That dream was to win another promotion to Allsvenskan and Dalkurd were serious about it. New investments most definitely helped. Two Kurdish millionaires from Iraq who mostly live in Britain, Sarkat and Kawa Junad Rekani, acquired 49% of the club and the annual budget grew to €2million. It was still lower than most of the clubs in the division, but hopes were extremely high. "It was obvious that we had a good chance of going up again," Lawan said.
That feeling was correct. In the 2016 season, Dalkurd finished fourth and just missed out on the promotion play-offs. In 2017, they improved, led the table for most of the campaign and were promoted in second place. The football was attractive, with 57 goals scored and just 26 conceded in 30 matches, and a lot of neutral fans fell for the unusual club that made all sorts of positive headlines. Take the captain's armband, for example: Azrafshan suggested that it should be in the LGBT colours for the entirety of 2017. The captain Azizi and his deputy Lawan were enthused by the idea and implemented it.
They are much more famous now, but Dalkurd never forget that they were first and foremost a social project. That is why their vision didn't change. "Studying at a football academy can be expensive in Sweden, but we know that the kids in our area simply cannot afford that,” Azrafshan said. “That is why they have to work instead of paying money at Dalkurd. There are many youngsters who come from difficult backgrounds and simply don't know what work is. We teach them about responsibility and help them grow as people. We never throw out kids who misbehave and always give them a second chance. They don't just learn football at our academy, but are prepared for life in general.
"It is important that the kids learn to think. We don't give them answers, but rather ask them questions. We don't show them how to cross the ball, but rather ask how to cross it properly in different situations. On a certain day, we had a lively discussion on whether lying is always wrong. That kind of philosophical debate can be very enriching.”
First-team players and club officials are involved in various social projects. Stars visit schools and meet local children on regular basis as part of their contracts. Board members frequently patrol troubled neighbourhoods at night to help the fight against crime. They take their mission very seriously and were disappointed at what they saw as a lack of support from the town of Borlänge.
"The municipality didn't approve our plans to build a bigger stadium,” Lawan said, “and eventually we had to take a decision to move the club to another town.” Dalkurd are building the stadium in Gävle and it should be ready in 2019. In the meantime, the club has moved to Uppsala, about 170km south-east of Borlänge, and all the players had to leave their homes. "It was sad, especially for the veterans who are used to living in Borlänge, but the club has to continue growing," Lawan admitted
The move was traumatic and yet symbolic, because Dalkurd are now a global brand. Attendances were low at Borlänge, because it is a remote and small town. "When were won the promotion to Allsvenskan, soldiers who are fighting Isis sent me messages and congratulated us,” aid Lawan. “They were following our games during the war and our good results serves as an additional inspiration to them. It is quite incredible.”

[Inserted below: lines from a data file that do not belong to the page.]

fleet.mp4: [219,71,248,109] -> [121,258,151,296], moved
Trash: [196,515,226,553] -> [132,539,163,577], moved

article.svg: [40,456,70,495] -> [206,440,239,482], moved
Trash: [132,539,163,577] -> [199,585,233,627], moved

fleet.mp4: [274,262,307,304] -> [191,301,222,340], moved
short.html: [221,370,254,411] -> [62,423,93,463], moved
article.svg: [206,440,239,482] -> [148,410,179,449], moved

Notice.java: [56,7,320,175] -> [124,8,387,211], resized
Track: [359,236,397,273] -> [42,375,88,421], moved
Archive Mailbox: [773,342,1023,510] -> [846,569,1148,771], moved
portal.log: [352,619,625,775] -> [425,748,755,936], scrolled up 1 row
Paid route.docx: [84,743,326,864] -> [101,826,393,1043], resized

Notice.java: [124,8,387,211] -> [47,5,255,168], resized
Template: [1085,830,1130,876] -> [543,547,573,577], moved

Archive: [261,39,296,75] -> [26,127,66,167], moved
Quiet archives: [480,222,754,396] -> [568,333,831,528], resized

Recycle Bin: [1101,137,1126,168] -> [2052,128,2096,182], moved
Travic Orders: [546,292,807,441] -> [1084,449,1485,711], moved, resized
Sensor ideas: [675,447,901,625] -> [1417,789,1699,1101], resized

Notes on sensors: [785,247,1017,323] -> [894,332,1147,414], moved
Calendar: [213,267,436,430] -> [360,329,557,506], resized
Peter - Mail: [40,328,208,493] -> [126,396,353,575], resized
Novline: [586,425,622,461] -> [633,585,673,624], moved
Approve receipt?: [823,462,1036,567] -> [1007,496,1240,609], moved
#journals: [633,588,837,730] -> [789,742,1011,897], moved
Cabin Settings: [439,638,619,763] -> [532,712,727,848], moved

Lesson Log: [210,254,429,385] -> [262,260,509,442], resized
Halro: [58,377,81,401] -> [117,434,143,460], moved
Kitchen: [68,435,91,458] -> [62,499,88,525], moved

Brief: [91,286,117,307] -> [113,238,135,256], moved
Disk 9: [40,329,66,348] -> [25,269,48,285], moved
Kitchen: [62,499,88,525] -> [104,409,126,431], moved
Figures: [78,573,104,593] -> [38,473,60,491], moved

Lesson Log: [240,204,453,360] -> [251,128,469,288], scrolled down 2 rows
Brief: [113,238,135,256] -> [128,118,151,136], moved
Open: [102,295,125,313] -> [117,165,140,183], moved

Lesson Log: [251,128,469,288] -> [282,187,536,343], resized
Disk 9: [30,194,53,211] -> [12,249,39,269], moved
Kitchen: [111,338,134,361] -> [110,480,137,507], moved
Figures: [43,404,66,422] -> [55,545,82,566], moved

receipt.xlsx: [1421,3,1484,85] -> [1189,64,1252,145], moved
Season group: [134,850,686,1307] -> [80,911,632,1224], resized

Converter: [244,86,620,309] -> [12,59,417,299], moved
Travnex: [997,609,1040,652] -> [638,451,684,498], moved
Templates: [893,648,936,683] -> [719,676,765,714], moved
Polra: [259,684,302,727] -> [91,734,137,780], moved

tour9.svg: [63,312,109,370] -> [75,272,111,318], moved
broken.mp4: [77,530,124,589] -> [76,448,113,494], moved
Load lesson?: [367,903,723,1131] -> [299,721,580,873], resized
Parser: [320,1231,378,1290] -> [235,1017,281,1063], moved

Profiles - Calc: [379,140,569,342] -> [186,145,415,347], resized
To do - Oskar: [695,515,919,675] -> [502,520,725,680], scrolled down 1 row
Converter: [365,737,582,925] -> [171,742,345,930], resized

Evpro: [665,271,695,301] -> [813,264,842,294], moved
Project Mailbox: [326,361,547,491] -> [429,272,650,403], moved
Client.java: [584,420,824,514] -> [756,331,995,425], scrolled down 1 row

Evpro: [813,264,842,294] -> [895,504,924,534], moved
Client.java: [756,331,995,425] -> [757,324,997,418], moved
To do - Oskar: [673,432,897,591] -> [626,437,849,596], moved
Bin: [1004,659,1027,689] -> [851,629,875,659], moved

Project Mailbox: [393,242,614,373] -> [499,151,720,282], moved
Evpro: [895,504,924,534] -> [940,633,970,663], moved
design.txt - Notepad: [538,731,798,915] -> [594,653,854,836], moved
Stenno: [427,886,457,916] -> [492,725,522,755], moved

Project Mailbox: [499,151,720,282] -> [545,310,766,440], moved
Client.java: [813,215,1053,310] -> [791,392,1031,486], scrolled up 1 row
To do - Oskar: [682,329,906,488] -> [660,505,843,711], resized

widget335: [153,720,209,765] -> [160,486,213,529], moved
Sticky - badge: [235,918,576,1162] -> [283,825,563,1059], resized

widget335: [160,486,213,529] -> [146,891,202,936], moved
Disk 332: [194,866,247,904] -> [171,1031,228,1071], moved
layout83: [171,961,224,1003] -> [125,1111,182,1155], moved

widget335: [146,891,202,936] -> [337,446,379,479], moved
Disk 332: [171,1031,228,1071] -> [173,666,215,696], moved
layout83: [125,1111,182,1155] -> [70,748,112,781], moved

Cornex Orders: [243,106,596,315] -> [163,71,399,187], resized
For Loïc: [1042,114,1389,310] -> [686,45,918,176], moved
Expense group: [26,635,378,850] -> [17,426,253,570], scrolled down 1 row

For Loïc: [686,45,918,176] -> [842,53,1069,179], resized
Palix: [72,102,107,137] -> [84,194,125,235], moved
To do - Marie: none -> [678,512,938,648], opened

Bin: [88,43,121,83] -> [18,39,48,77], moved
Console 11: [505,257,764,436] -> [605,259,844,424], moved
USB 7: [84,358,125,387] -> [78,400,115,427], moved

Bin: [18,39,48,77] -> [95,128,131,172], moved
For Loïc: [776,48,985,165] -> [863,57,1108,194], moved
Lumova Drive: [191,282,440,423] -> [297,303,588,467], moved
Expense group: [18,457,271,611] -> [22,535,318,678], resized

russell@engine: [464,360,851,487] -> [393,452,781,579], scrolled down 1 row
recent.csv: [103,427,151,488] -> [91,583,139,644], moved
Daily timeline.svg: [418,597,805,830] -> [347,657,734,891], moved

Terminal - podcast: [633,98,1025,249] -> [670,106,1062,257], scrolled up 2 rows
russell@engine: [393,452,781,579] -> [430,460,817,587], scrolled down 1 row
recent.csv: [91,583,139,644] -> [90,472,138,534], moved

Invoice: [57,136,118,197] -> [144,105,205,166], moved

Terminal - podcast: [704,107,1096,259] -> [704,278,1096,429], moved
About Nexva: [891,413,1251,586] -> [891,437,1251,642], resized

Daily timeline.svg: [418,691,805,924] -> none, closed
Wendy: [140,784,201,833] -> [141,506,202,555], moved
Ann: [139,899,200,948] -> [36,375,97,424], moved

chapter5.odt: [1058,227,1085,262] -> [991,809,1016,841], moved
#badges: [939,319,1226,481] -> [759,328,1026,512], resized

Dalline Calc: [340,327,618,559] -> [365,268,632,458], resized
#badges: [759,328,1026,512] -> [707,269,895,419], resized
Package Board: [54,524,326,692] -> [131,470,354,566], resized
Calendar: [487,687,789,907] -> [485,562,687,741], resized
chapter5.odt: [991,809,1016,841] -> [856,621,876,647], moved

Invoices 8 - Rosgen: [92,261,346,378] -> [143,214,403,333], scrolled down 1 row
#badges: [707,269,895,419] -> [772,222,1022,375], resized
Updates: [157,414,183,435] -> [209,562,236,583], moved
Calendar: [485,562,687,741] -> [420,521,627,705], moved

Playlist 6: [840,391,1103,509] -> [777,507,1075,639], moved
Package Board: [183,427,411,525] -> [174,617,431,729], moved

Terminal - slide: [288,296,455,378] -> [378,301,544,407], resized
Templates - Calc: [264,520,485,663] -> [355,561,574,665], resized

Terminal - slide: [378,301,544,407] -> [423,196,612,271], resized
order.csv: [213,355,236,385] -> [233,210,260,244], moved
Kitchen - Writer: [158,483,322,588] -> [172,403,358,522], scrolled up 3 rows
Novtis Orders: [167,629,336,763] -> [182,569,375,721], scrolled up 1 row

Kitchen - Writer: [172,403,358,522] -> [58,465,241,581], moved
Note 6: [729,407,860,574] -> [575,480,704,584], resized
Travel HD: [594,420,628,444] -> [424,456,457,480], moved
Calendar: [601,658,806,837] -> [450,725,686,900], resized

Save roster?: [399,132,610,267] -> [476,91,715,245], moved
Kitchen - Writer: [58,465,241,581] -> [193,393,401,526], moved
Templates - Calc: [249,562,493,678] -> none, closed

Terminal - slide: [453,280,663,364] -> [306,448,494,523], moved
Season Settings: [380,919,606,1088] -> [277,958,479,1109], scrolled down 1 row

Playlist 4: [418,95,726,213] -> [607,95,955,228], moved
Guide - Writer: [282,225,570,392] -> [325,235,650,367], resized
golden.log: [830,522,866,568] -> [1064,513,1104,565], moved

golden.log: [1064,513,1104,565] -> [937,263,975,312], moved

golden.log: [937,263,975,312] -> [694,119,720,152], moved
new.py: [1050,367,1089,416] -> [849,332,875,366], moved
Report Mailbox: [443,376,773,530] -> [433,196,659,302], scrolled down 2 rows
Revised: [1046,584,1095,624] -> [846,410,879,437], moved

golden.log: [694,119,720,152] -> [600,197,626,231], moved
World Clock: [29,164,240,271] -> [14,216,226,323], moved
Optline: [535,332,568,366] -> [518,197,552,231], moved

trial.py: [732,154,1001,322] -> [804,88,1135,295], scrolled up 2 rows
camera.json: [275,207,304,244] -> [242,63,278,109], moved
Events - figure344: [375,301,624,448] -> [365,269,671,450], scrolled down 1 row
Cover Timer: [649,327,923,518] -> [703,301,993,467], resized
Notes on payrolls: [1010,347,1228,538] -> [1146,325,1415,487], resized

For those fighters, Dalkurd represent the national team of Kurdistan. That is how they feel, partly because the Kurdish flag is flying at the stadium, and the impression is shared by Kurdish players themselves. Not for nothing was Rewan Amin delighted to join the project in 2017.
The Iraqi-born Kurdish midfielder emigrated to the Netherlands with his parents at the age of three, and was once considered a top prospect in his age group. Amin played for the Netherlands Under-17 team in 2012, alongside the current Crystal Palace defender Jaïro Riedewald, but was unable to break into the first squad at Heerenveen. It was obvious that a new direction was needed and an offer from Dalkurd came at the right time.
"My father immediately told me that I must go there,” Amin said. “It is a Kurdish team and the family wanted me to represent it, because it is a source of national pride. I immediately felt at home, because it is possible to speak Kurdish with some players and managers.” His purchase was a result of smart scouting by Adil Kizil, but his acumen is not limited to Kurdish players. Quite the reverse: he is looking for players from different nationalities and backgrounds, because diversity is one of the most important values of Dalkurd.
The Japanese winger Yukiya Sugita definitely was a very unexpected addition in 2017, but proved to be extremely valuable to the team. "I was playing in Thailand and wanted to return to Europe when my agent told me of Dalkurd's interest,” Sugita said. “He told me that they are a very special club and I liked the idea from the beginning. I came for a trial in Sweden and signed after just two weeks. It was clear that we were going to fight for promotion and by the end of the season the goal had been achieved. This is the best period of my career.
"It is quite interesting to play in such surroundings. There are players of different backgrounds, but the Kurdish character can be felt. I learned a lot about Kurdistan during my time at Dalkurd. My teammates tell me about their culture and heritage, and I know quite a few words in Kurdish now. Watching the Kurdish fans is remarkable. After our game at Malmö at the beginning of June, for example, I witnessed Kurdish fans crying with joy in the stands, because we managed to draw the game 1-1 against superior opposition. It was a very emotional moment.”
The positive result against Malmö was achieved despite the coach Azrudin Valentić resigning after just ten matches, leaving Adil Kizil to take over on a temporary basis. The Bosnian arrived at Dalkurd in the beginning of the season, because the promotion-winning boss Andreas Brännström left the club, believing that he was on the verge of joining IFK Göteborg. In fact, Dalkurd have never found stability as far as coaches are concerned and finding the right person to guide this special team in Allsvenskan is the most important task.
The start in the top flight wasn't easy, with just five points won in the first eleven matches, but all the players were adamant that it was possible to turn things around, and the results did improve after the World Cup. "We are here to stay” Lawan said, “even though we are going to fight against relegation for a couple of seasons. Things take time, but eventually we will be a major force in Swedish football. Our goal is to play in Europe and maybe even fly the Kurdish flag in the Champions League.”
That is quite ambitious for a social project that started out in the eighth division just fourteen years ago, but Dalkurd have proved that the most incredible dreams can come true. "We combine Swedish discipline with Kurdish courage," Kizil says, and this mix is exciting and inspiring. If they manage to stay in the Allsvenskan by the end of the 2018 season, everything will seem possible.